Сам не знаю почему, но из глаз моих брызнули горячие слезы.
– Ох нет, что ты, дедушка. Не могу я так. Человеку положено быть тем, чем он родился, даже если это и трудно…
Дедушка настаивал, доказывая, что зато я обрету все блага на свете.
– А как будет любить тебя бабушка, если ты будешь ходить в церковь на Ноксхилле. Ручаюсь, она для тебя тогда все, что хочешь, сделает.
– Нет, дедушка. Не могу я.
Непонятное молчание. Потом он улыбнулся мне – не безразлично, а так, как изредка улыбался, – неторопливой, согревающей душу улыбкой. Подошел и пожал мне руку.
– Молодец, Роби, умница!
Он старательно выбрал две мятные лепешки из того небольшого запаса, что хранился у него в жестяной коробочке, и сунул мне в руку. Мне непонятно было, чем я заслужил столь высокое одобрение. Он говорил мне «молодец, Роби» лишь в самых редких случаях, когда хотел выказать свою особую симпатию.

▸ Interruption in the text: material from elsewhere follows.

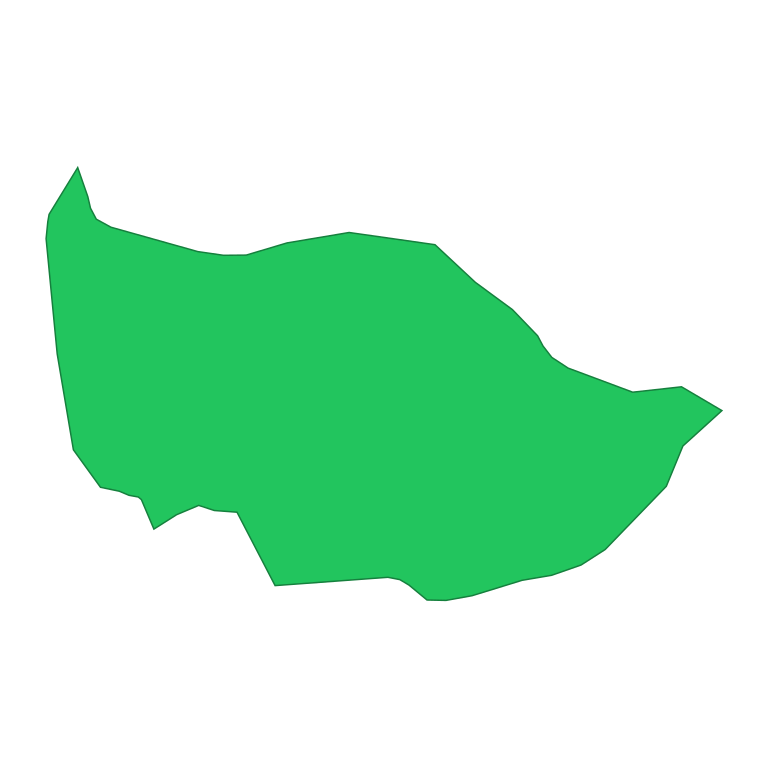 SVG path tracing the border of Zug
{"feature_id": "CHE-177", "entity_name": "Zug", "entity_type": "Canton", "adm_level": 1, "iso_a3": "CHE", "parent_name": "Switzerland", "parent_adm1": "", "projection": "robinson", "projection_center": [8.52, 47.166], "detail": "fine", "context": "isolated", "style": "filled", "palette": "green", "viewbox_px": 768, "rotation_deg": 0, "n_neighbors": 0, "source": "natural_earth", "source_scale": "10m", "svg_char_len": 711}
<svg xmlns="http://www.w3.org/2000/svg" viewBox="0 0 768 768"><path d="M153.9,529.1L141.4,499.6L138.3,497.0L129.0,495.3L119.2,491.2L100.5,487.3L73.4,449.8L57.2,353.9L46.1,238.7L47.8,221.7L49.1,214.3L77.7,167.6L87.8,196.6L90.5,208.2L96.3,219.2L110.9,227.2L197.8,251.6L223.5,255.3L246.2,255.1L287.1,242.9L349.1,232.5L435.0,244.7L475.4,282.4L512.5,309.7L537.6,335.8L543.0,346.0L551.8,357.4L568.1,368.1L632.7,392.2L681.5,386.8L721.9,410.6L682.9,446.0L666.3,486.3L605.2,549.5L581.1,565.0L551.6,575.3L522.1,580.3L472.1,595.7L446.0,600.4L427.0,600.0L409.0,585.1L399.8,579.6L387.9,577.3L275.1,585.6L237.0,512.2L214.3,510.5L198.7,505.4L176.6,514.7L153.9,529.1Z" fill="#22c55e" stroke="#15803d" stroke-width="1.5"/></svg>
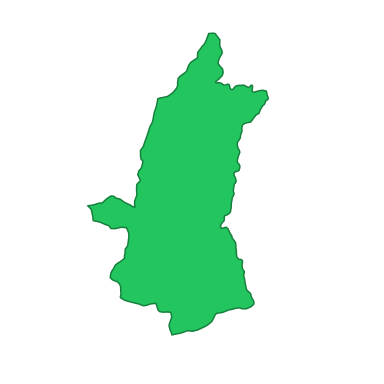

– Могу сказать тебе, чтó я на этот счет думаю. – Он тоже взял мятную лепешку и величественно расположился в кресле. – Я за свободу вероисповедания. Пусть человек верит во что хочет, лишь бы он не мешал мне верить, во что я хочу. Тебе, конечно, не понять этого, мой мальчик. Поэтому я скажу тебе лишь одно: если бы ты пошел в церковь на Ноксхилле, я бы в ту же минуту отрекся от тебя.
Глубокомысленное молчание, пока он раскуривал трубку.
– Я ничего не имею против католиков, мне вот только не нравятся, пожалуй, их папы. Да, мальчик, не могу сказать, что я одобряю ваших пап… Все эти Борджиа с их ядом в кольцах и прочими мерзостями были более чем подозрительной публикой. Ну да ладно, хватит об этом, ты-то ведь тут ни при чем. Ты веришь в того же Всевышнего, что и твоя бабушка, но она не хочет, чтобы ты поклонялся Ему со свечами и фимиамом. А по мне так поклоняйся. Пожалуйста. Я буду защищать твое право на это. И вот что я тебе скажу: у тебя столько же оснований пройти через золотые врата или какие там ни есть, хоть ты и слушаешь мессу, а священники твои ходят в пышных облачениях, как и у твоей бабушки, хотя она поет псалмы и бубнит библейские тексты.